九段理江は1990年、埼玉県生まれ。2021年、「悪い音楽」で第126回文学会新人賞を受賞しデビュー。

同年発表の「Schoolgirl」が第166回芥川賞候補に。

この作品「東京都同情塔」が第170回芥川龍之介賞に決定。

新宿御苑に70階建てのビルの刑務所を建てる話なので、教誨師をやっている関係で読んでみようと思った。

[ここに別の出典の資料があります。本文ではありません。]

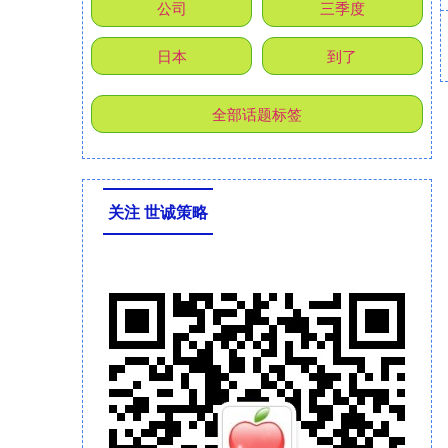
公司
三季度
日本
到了
全部话题标签
关注 世诚策略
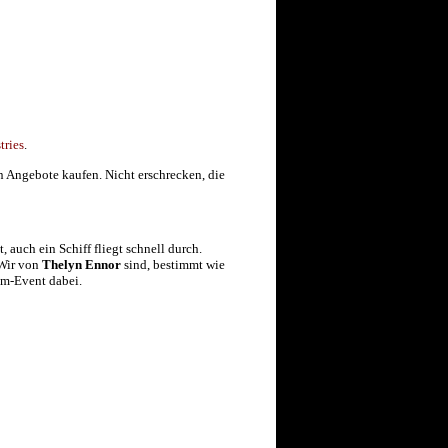
tries
.
n Angebote kaufen. Nicht erschrecken, die
auch ein Schiff fliegt schnell durch.
 Wir von
Thelyn Ennor
sind, bestimmt wie
am-Event dabei.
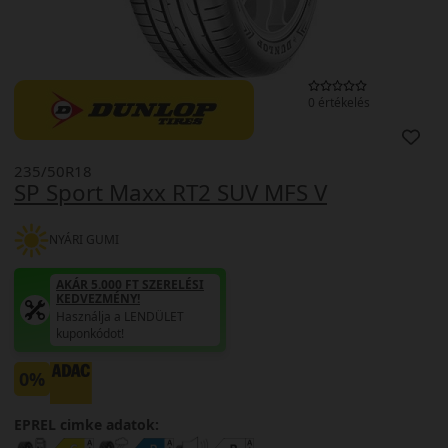
0 értékelés
235/50R18
SP Sport Maxx RT2 SUV MFS V
NYÁRI GUMI
AKÁR 5.000 FT SZERELÉSI
KEDVEZMÉNY!
Használja a LENDÜLET
kuponkódot!
0%
EPREL cimke adatok:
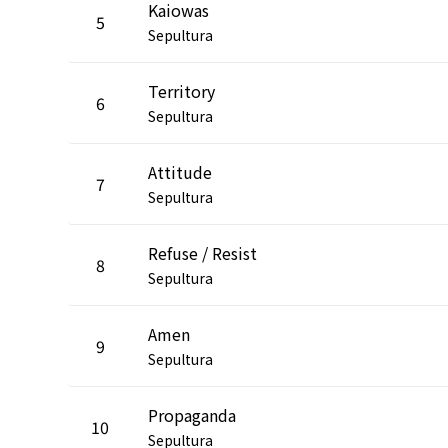
Kaiowas
5
Sepultura
Territory
6
Sepultura
Attitude
7
Sepultura
Refuse / Resist
8
Sepultura
Amen
9
Sepultura
Propaganda
10
Sepultura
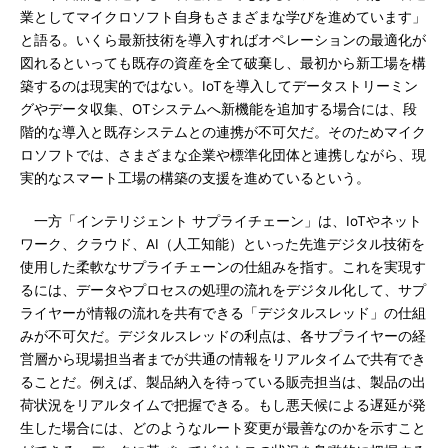
業としてマイクロソフト自身もさまざまな学びを進めています」
と語る。いくら最新技術を導入すればオペレーションの最適化が
図れるといっても既存の資産を全て破棄し、最初から新工場を構
築するのは現実的ではない。IoTを導入してデータストリーミン
グやデータ収集、OTシステムへ新機能を追加する場合には、段
階的な導入と既存システムとの連携が不可欠だ。そのためマイク
ロソフトでは、さまざまな企業や標準化団体と連携しながら、現
実的なスマート工場の構築の支援を進めているという。
一方「インテリジェント サプライチェーン」は、IoTやネット
ワーク、クラウド、AI（人工知能）といった先進デジタル技術を
使用した柔軟なサプライチェーンの仕組みを指す。これを実現す
るには、データやプロセスの処理の流れをデジタル化して、サプ
ライヤーが情報の流れを共有できる「デジタルスレッド」の仕組
みが不可欠だ。デジタルスレッドの利点は、各サプライヤーの経
営層から現場担当者までが共通の情報をリアルタイムで共有でき
ることだ。例えば、製品納入を待っている販売担当は、製品の出
荷状況をリアルタイムで把握できる。もし悪天候による遅延が発
生した場合には、どのようなルート変更が最善なのかを示すこと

音楽の好み選択は、個人の趣味もあるが、世代間の違いは大きい。あるベテラン歌手がNHK紅白歌合戦出場歌手の数名しか分からないと言っていたが、納得するところ大いなるものがある。カラオケで歌う歌も世代によって違うし、これは音楽だけかなと思っていたが、小説にも世代間の違いがあるようだ。

この作者は30代そこそこ。

 

「日本人が日本語を捨てたがっているのは何も今に始まった話ではない。1958年、日本電波塔の愛称に「東京タワー」が選ばれたのは、名称審査会の中に日本語を忌避した日本人がいたからだ。一般公募でもっとも多くの支持を集めていたのは「昭和塔」だった。次いで「日本塔」、「平和塔」、「富士塔」、「世紀の塔」、「富士見塔」と続きながら、しかし結果的に応募数第13位の「東京タワー」に決まったのは。ある審査員の「『東京タワー』を措いて他になし」の鶴の一声によるものだった。仮に、公平な多数決によって「昭和塔」に決定していたとしたら、きっと今頃あの黄赤と白の塔には、取り残された過去の遺物のような古臭さがついてまわっていただろう。

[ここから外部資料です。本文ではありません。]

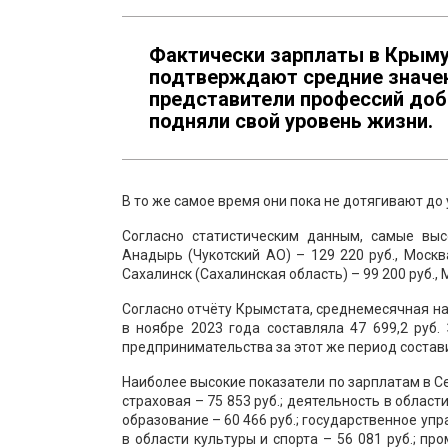
Фактически зарплаты в Крыму 
подтверждают средние значен
представители профессий доб
подняли свой уровень жизни.
В то же самое время они пока не дотягивают до 
Согласно статистическим данным, самые выс
Анадырь (Чукотский АО) – 129 220 руб., Москв
Сахалинск (Сахалинская область) – 99 200 руб., 
Согласно отчёту Крымстата, среднемесячная на
в ноябре 2023 года составляла 47 699,2 руб
предпринимательства за этот же период состави
Наиболее высокие показатели по зарплатам в С
страховая – 75 853 руб.; деятельность в област
образование – 60 466 руб.; государственное упр
в области культуры и спорта – 56 081 руб.; про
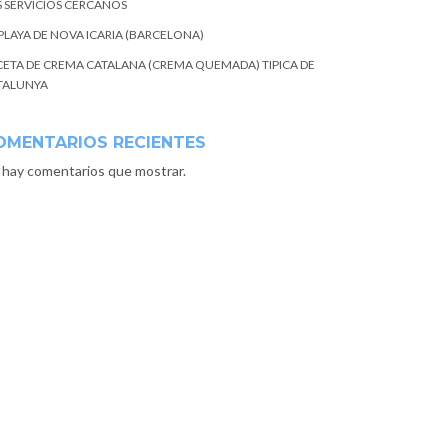
S SERVICIOS CERCANOS
 PLAYA DE NOVA ICARIA (BARCELONA)
CETA DE CREMA CATALANA (CREMA QUEMADA) TIPICA DE
TALUNYA
OMENTARIOS RECIENTES
 hay comentarios que mostrar.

昭和生まれの人間が時代遅れの象徴として扱われ始めているのと同じような現象が起こったはず。結果、今では日本人の大多数が「東京タワー」に納得し、東京タワーに東京タワー以外の名称など考えられないと思っている。強引ともいえる当時の決定は賞賛されるべきだと言うこともできる。民主主義に未来を予測する力はない。未来を見ることはできない。」

民主主義は多数決だけに集約することではないがと言う、この線の文章論理は分かったが、それ以外の箇所での難解さに感動云々まではいかなかった。